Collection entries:
--- START ---
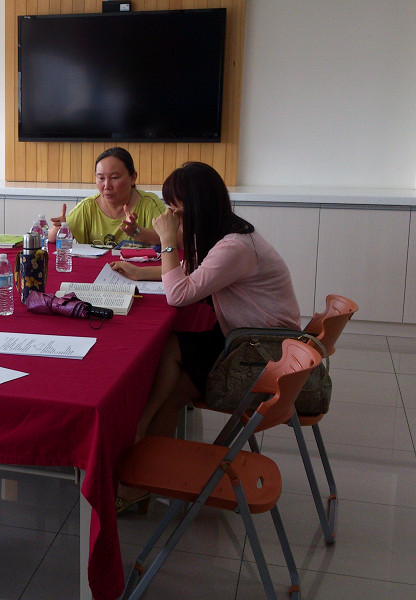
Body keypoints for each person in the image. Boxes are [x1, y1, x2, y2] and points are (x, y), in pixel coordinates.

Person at [108, 162, 300, 511]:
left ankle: (141, 453)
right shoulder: (221, 236)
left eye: (177, 213)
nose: (172, 219)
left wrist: (167, 240)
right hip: (246, 340)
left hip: (263, 354)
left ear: (198, 210)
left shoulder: (234, 247)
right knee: (170, 348)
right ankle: (143, 438)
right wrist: (140, 265)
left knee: (171, 378)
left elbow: (178, 293)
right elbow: (188, 273)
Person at [47, 147, 168, 247]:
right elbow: (52, 238)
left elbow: (173, 238)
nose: (107, 186)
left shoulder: (149, 203)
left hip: (138, 269)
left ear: (133, 178)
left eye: (114, 178)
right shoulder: (88, 206)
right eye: (101, 178)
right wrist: (60, 227)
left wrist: (137, 231)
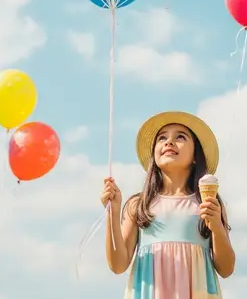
--- END ---
From the line that contains "right elbow: (52, 238)" to the last line of the records above, copy each line exactly, both ends included, and leave the pictures out.

right elbow: (52, 238)
left elbow: (173, 238)
nose: (107, 186)
left shoulder: (149, 203)
left hip: (138, 269)
left ear: (133, 178)
left eye: (114, 178)
right shoulder: (88, 206)
right eye: (101, 178)
right wrist: (60, 227)
left wrist: (137, 231)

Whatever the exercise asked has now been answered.